# Aires and Large Motorhomes



## Bacchus (Mar 27, 2008)

Has anybody had difficulties using Camping Aires with larger motorhomes? Wife does not want to go to Scotland - See post re A-frames and Chieftains URRRRRRGH!


----------



## ubuntu1 (Jan 14, 2008)

*Aires*

No problem for me at 7.5m long. I have seen much larger vans too.


----------



## ceejayt (Nov 25, 2005)

You will have few problems. Also, join French Passion if you haven't already which offers great free camping in thousands of places and the descriptions specifically indicate whether larger motorhomes can be accommodated.


----------



## RichardnGill (Aug 31, 2006)

We were in France last August and managed 14 nights on Aires but you have to be there early and only use the ones the book say will take big vans. 

A lot of Aires are fine for 7.5 Meters but it will be hard work with over 8 meters.


Richard...


----------



## Bubblehead (Mar 5, 2007)

Hi

We did many aires last summer in our 821, which at 8.8 m isn't the smallest van around.

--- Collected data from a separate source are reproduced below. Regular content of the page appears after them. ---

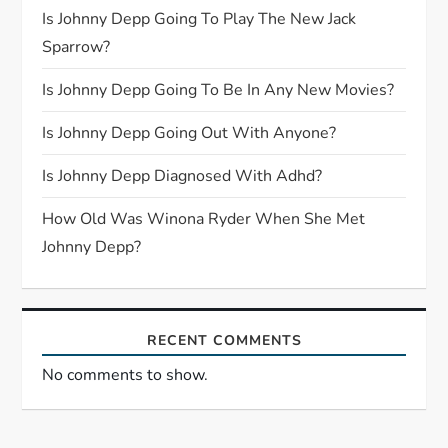
g
Is Johnny Depp Going To Play The New Jack
Sparrow?
a
Is Johnny Depp Going To Be In Any New Movies?
t
Is Johnny Depp Going Out With Anyone?
i
Is Johnny Depp Diagnosed With Adhd?
o
How Old Was Winona Ryder When She Met
n
Johnny Depp?
RECENT COMMENTS
No comments to show.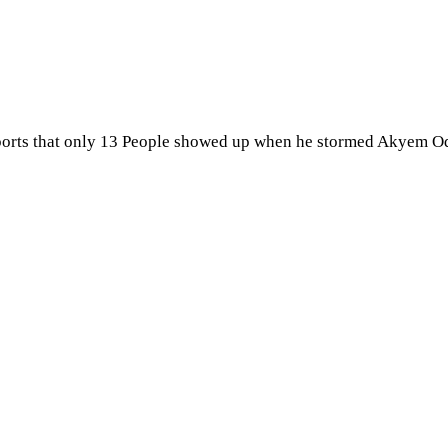
ports that only 13 People showed up when he stormed Akyem Od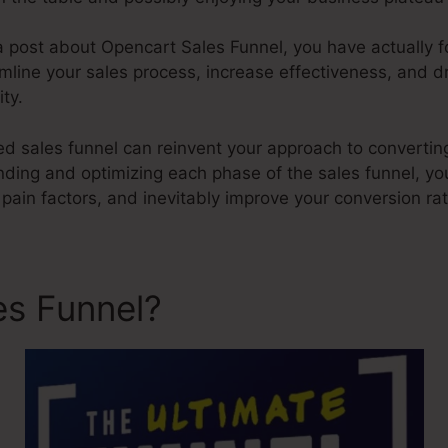
 a post about Opencart Sales Funnel, you have actually 
mline your sales process, increase effectiveness, and d
ity.
ed sales funnel can reinvent your approach to convertin
ding and optimizing each phase of the sales funnel, yo
 pain factors, and inevitably improve your conversion ra
es Funnel?
Opencart Sales 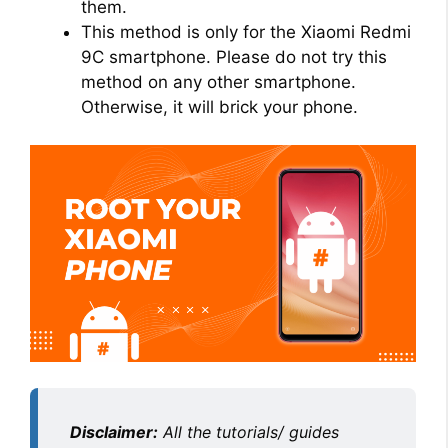
them.
This method is only for the Xiaomi Redmi
9C smartphone. Please do not try this
method on any other smartphone.
Otherwise, it will brick your phone.
Disclaimer:
All the tutorials/ guides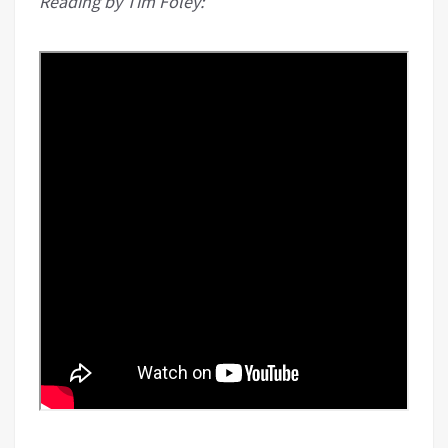
Reading by Tim Foley: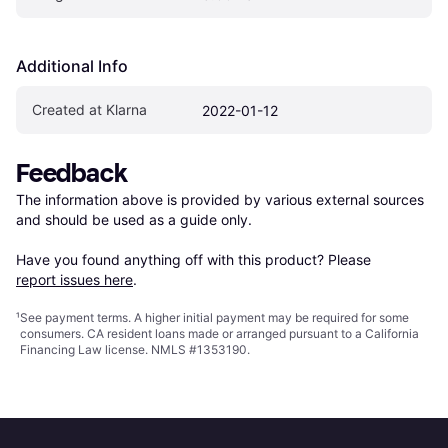
Additional Info
Created at Klarna
2022-01-12
Feedback
The information above is provided by various external sources 
and should be used as a guide only.

Have you found anything off with this product? Please 
report issues here
.
¹
See payment
terms
. A higher initial payment may be required for some
consumers. CA resident loans made or arranged pursuant to a California
Financing Law license. NMLS #1353190.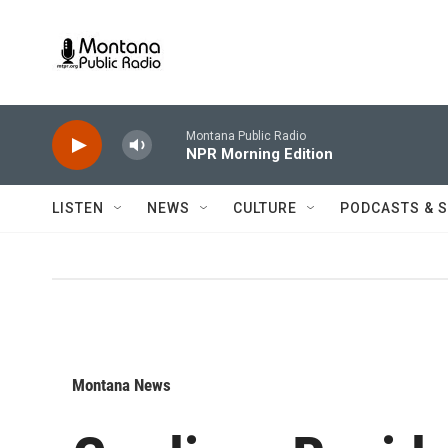
Skip to main content
Montana Public Radio
NPR Morning Edition
LISTEN
NEWS
CULTURE
PODCASTS & 
Montana News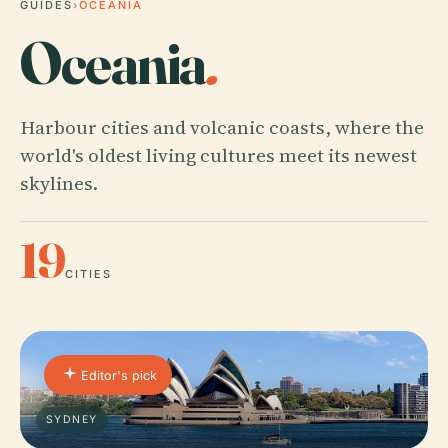
GUIDES
›
OCEANIA
Oceania
.
Harbour cities and volcanic coasts, where the
world's oldest living cultures meet its newest
skylines.
19
CITIES
Editor's pick
SYDNEY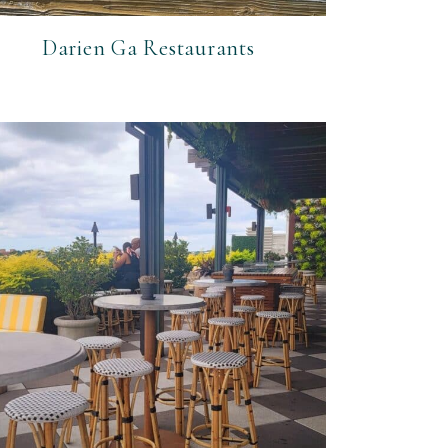
Darien Ga Restaurants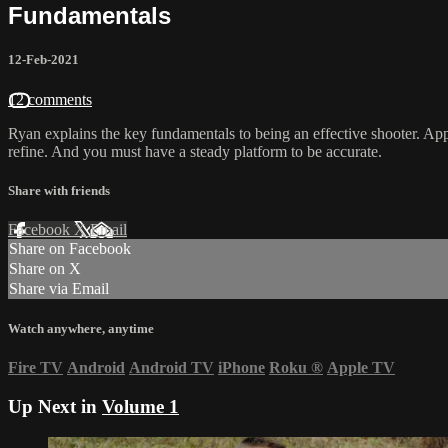
Fundamentals
12-Feb-2021
12 comments
Ryan explains the key fundamentals to being an effective shooter. Applyi
refine. And you must have a steady platform to be accurate.
Share with friends
Facebook
X
Email
Share on Facebook
Share on X
Share via Email
Watch anywhere, anytime
Fire TV
Android
Android TV
iPhone
Roku
®
Apple TV
Up Next in
Volume 1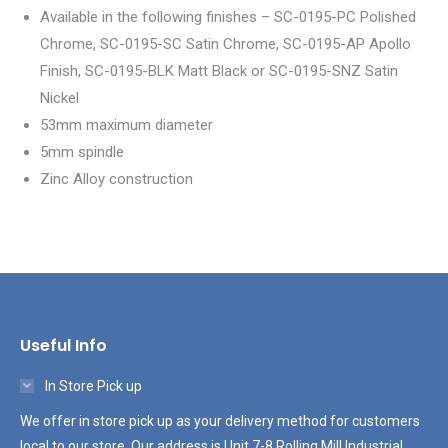
Available in the following finishes – SC-0195-PC Polished
Chrome, SC-0195-SC Satin Chrome, SC-0195-AP Apollo
Finish, SC-0195-BLK Matt Black or SC-0195-SNZ Satin
Nickel
53mm maximum diameter
5mm spindle
Zinc Alloy construction
Useful Info
In Store Pick up
We offer in store pick up as your delivery method for customers
local to our store. Our address is Unit 7-8 Rolling Mill Industrial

We picked the sites that stated they could take large vans and arrived around mid afternoon latest. We had no problems at any of the sites

Andy


----------



## Ozzyjohn (Sep 3, 2007)

Last three weeks of August 2009 mainly on Aires in France in our just under 9 metre van. I agree with Bubblehead, pick the ones that say they take large vans and aim to arrive mid afternoon - all will be fine.

Regards,
John


----------



## mandyandandy (Oct 1, 2006)

Having been on many Aires and at around 7.5 mtr I have never considered us having a large van. 

You see many much larger and they don't seem to have trouble very often, alot of the time the over hang can be accommodated over grass or kerbs to fit the rest into the allotted space. 

We do try not to use standard car parks both home and away as we are never sure how the local council stand on this and they all seem to have different rules on it. ie taking up 2 slots and how many to pay for. 

I think we all worry to begin with and once there we wonder what it was all about and can't wait to get back there once home again. 

Mandy


----------